● **Task directions**
Reproduce every entry exactly.

------

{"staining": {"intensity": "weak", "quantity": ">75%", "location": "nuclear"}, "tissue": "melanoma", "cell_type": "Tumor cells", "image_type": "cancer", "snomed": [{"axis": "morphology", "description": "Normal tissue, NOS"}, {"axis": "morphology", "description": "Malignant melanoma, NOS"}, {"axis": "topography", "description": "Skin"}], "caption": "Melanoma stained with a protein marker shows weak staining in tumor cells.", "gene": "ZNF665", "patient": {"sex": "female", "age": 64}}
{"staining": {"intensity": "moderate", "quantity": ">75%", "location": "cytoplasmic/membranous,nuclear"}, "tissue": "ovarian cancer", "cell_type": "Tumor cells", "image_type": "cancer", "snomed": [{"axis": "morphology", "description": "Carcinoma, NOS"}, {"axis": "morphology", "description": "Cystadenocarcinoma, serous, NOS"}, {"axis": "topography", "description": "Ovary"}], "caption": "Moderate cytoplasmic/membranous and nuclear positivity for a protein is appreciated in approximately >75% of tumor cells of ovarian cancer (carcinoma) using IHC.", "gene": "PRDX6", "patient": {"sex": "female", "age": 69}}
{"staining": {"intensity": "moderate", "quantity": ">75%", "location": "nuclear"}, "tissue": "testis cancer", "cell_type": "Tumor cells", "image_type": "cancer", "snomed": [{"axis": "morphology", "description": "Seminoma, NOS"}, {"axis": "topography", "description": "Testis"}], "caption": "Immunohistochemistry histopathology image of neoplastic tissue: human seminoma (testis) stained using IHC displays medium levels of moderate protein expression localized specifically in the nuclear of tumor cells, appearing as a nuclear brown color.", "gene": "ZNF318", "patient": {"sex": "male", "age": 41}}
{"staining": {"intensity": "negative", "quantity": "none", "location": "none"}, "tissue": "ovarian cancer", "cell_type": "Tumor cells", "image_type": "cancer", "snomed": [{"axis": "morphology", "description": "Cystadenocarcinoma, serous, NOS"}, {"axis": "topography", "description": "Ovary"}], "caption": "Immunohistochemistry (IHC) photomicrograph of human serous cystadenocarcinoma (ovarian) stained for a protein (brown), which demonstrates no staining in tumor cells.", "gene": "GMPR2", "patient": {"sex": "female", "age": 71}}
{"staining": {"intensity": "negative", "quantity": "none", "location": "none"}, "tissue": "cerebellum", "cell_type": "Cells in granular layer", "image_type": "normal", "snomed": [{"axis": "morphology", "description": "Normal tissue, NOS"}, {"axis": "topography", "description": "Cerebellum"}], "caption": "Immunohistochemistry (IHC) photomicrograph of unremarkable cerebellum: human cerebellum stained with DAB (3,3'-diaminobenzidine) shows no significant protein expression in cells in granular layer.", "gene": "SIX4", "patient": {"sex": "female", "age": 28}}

------

● **Reply to the task**
{"staining": {"intensity": "weak", "quantity": ">75%", "location": "nuclear"}, "tissue": "melanoma", "cell_type": "Tumor cells", "image_type": "cancer", "snomed": [{"axis": "morphology", "description": "Normal tissue, NOS"}, {"axis": "morphology", "description": "Malignant melanoma, NOS"}, {"axis": "topography", "description": "Skin"}], "caption": "Melanoma stained with a protein marker shows weak staining in tumor cells.", "gene": "ZNF665", "patient": {"sex": "female", "age": 64}}
{"staining": {"intensity": "moderate", "quantity": ">75%", "location": "cytoplasmic/membranous,nuclear"}, "tissue": "ovarian cancer", "cell_type": "Tumor cells", "image_type": "cancer", "snomed": [{"axis": "morphology", "description": "Carcinoma, NOS"}, {"axis": "morphology", "description": "Cystadenocarcinoma, serous, NOS"}, {"axis": "topography", "description": "Ovary"}], "caption": "Moderate cytoplasmic/membranous and nuclear positivity for a protein is appreciated in approximately >75% of tumor cells of ovarian cancer (carcinoma) using IHC.", "gene": "PRDX6", "patient": {"sex": "female", "age": 69}}
{"staining": {"intensity": "moderate", "quantity": ">75%", "location": "nuclear"}, "tissue": "testis cancer", "cell_type": "Tumor cells", "image_type": "cancer", "snomed": [{"axis": "morphology", "description": "Seminoma, NOS"}, {"axis": "topography", "description": "Testis"}], "caption": "Immunohistochemistry histopathology image of neoplastic tissue: human seminoma (testis) stained using IHC displays medium levels of moderate protein expression localized specifically in the nuclear of tumor cells, appearing as a nuclear brown color.", "gene": "ZNF318", "patient": {"sex": "male", "age": 41}}
{"staining": {"intensity": "negative", "quantity": "none", "location": "none"}, "tissue": "ovarian cancer", "cell_type": "Tumor cells", "image_type": "cancer", "snomed": [{"axis": "morphology", "description": "Cystadenocarcinoma, serous, NOS"}, {"axis": "topography", "description": "Ovary"}], "caption": "Immunohistochemistry (IHC) photomicrograph of human serous cystadenocarcinoma (ovarian) stained for a protein (brown), which demonstrates no staining in tumor cells.", "gene": "GMPR2", "patient": {"sex": "female", "age": 71}}
{"staining": {"intensity": "negative", "quantity": "none", "location": "none"}, "tissue": "cerebellum", "cell_type": "Cells in granular layer", "image_type": "normal", "snomed": [{"axis": "morphology", "description": "Normal tissue, NOS"}, {"axis": "topography", "description": "Cerebellum"}], "caption": "Immunohistochemistry (IHC) photomicrograph of unremarkable cerebellum: human cerebellum stained with DAB (3,3'-diaminobenzidine) shows no significant protein expression in cells in granular layer.", "gene": "SIX4", "patient": {"sex": "female", "age": 28}}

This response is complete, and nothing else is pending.